Show that there exist $c_1, c_2, \lambda_1, \lambda_2 \in \mathbb{C}$ such that $A(n)= c_1\lambda_1^n+c_2\lambda_2^n + c_3$ for all $n \geq0$
Hint: The system that defines $A(n)$ is linear of third order and the characteristic polynomial has 3 different roots, one of them being equal to 1. Adapt to a linear system of second order with two different roots.
If $|\lambda_1| = |\lambda_2| <1$, show that
$$\lim A(n) = \frac{1}{6}A(0)+\frac{1}{3}A(1)+\frac{1}{2}A(2)$$
I can’t seem to see how to adapt the result to a linear system of second order with two different roots. I have calculated the characteristic polynomial and found that there are indeed 3 roots, one of them being 1 and the other two being complex roots, one is the conjugate of the other.

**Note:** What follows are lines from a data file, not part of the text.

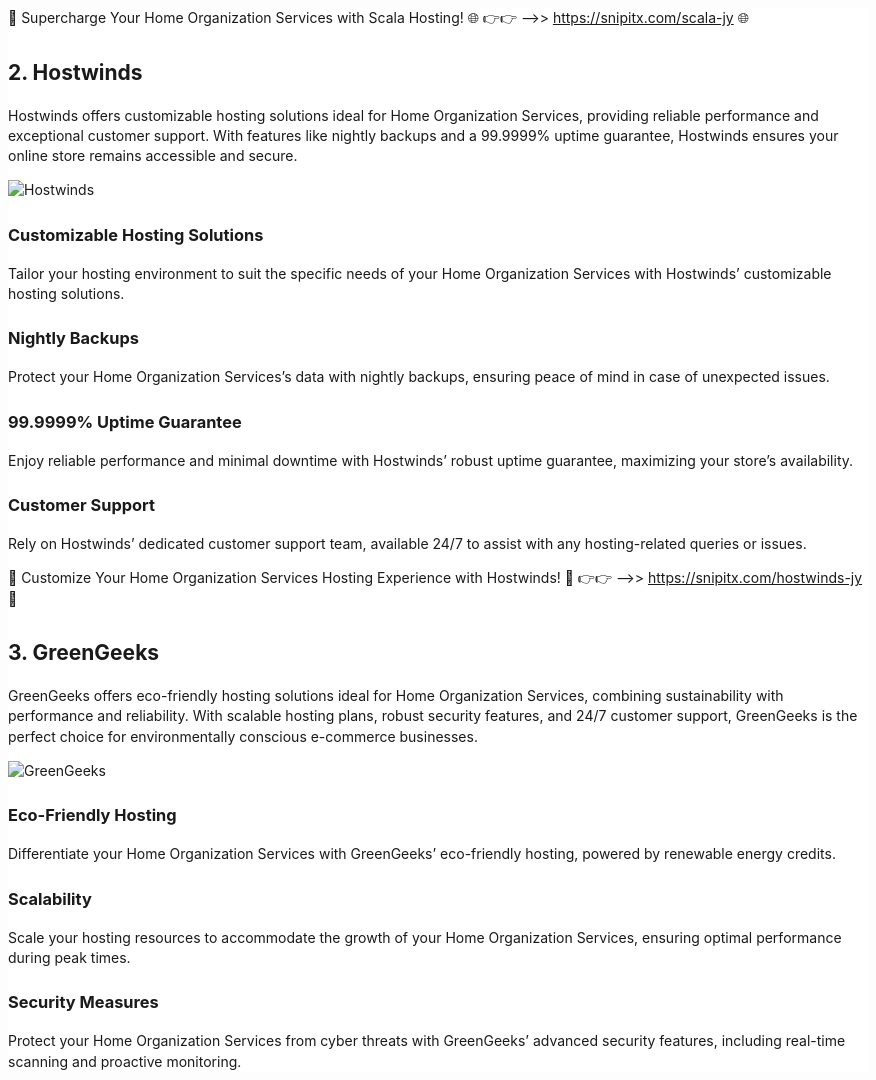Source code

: 🚀 Supercharge Your Home Organization Services with Scala Hosting! 🌐
👉👉 -->> https://snipitx.com/scala-jy 🌐

## 2. Hostwinds

Hostwinds offers customizable hosting solutions ideal for Home Organization Services, providing reliable performance and exceptional customer support. With features like nightly backups and a 99.9999% uptime guarantee, Hostwinds ensures your online store remains accessible and secure.

![Hostwinds](https://i.imgur.com/53aSNXx.jpeg "Hostwinds Hosting")

### Customizable Hosting Solutions
Tailor your hosting environment to suit the specific needs of your Home Organization Services with Hostwinds’ customizable hosting solutions.

### Nightly Backups
Protect your Home Organization Services’s data with nightly backups, ensuring peace of mind in case of unexpected issues.

### 99.9999% Uptime Guarantee
Enjoy reliable performance and minimal downtime with Hostwinds’ robust uptime guarantee, maximizing your store’s availability.

### Customer Support
Rely on Hostwinds’ dedicated customer support team, available 24/7 to assist with any hosting-related queries or issues.

🌟 Customize Your Home Organization Services Hosting Experience with Hostwinds! 🚀
👉👉 -->> https://snipitx.com/hostwinds-jy 🚀


## 3. GreenGeeks

GreenGeeks offers eco-friendly hosting solutions ideal for Home Organization Services, combining sustainability with performance and reliability. With scalable hosting plans, robust security features, and 24/7 customer support, GreenGeeks is the perfect choice for environmentally conscious e-commerce businesses.

![GreenGeeks](https://i.imgur.com/eEwuntu.jpg "GreenGeeks Hosting")

### Eco-Friendly Hosting
Differentiate your Home Organization Services with GreenGeeks’ eco-friendly hosting, powered by renewable energy credits.

### Scalability
Scale your hosting resources to accommodate the growth of your Home Organization Services, ensuring optimal performance during peak times.

### Security Measures
Protect your Home Organization Services from cyber threats with GreenGeeks’ advanced security features, including real-time scanning and proactive monitoring.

Also, I can’t really see where do I have to go, any hints or help are very much appreciated.
Note first that a solution of the form $A(n)=c\lambda^n$ exists iff $\lambda^3=\frac{\lambda^2+\lambda+1}{3}$. This cubic polynomial has three distinct roots, $1,\,\frac{-1\pm i\sqrt{2}}{3}$. These span a $3$-dimensional vector space of the solutions; and the solutions only form a $3$-dimensional vector space, because three consecutive terms completely specify the sequence. Hence the solution is $c_1\left(\frac{-1+i\sqrt{2}}{3}\right)^n+c_2\left(\frac{-1-i\sqrt{2}}{3}\right)^n+c_31^n$ for some constants $c_k$. Since the resulting $\lambda_1,\,\lambda_2$ are each of modulus $\frac{1}{\sqrt{3}}<1$, $\lim_{n\to\infty}A(n)=c_3$. You can express $A(0),\,A(1),\,A(2)$ in terms of the $c_k$, then verify the desired expression for the limit is correct.
As for adaptation to a second-order system, define $B_n:=A(n+1)-A(n)$ so $$B_{n+2}=\frac{A(n)+A(n+1)-2A(n+2)}{3}=-\frac{B_n+2B_{n+1}}{3}.$$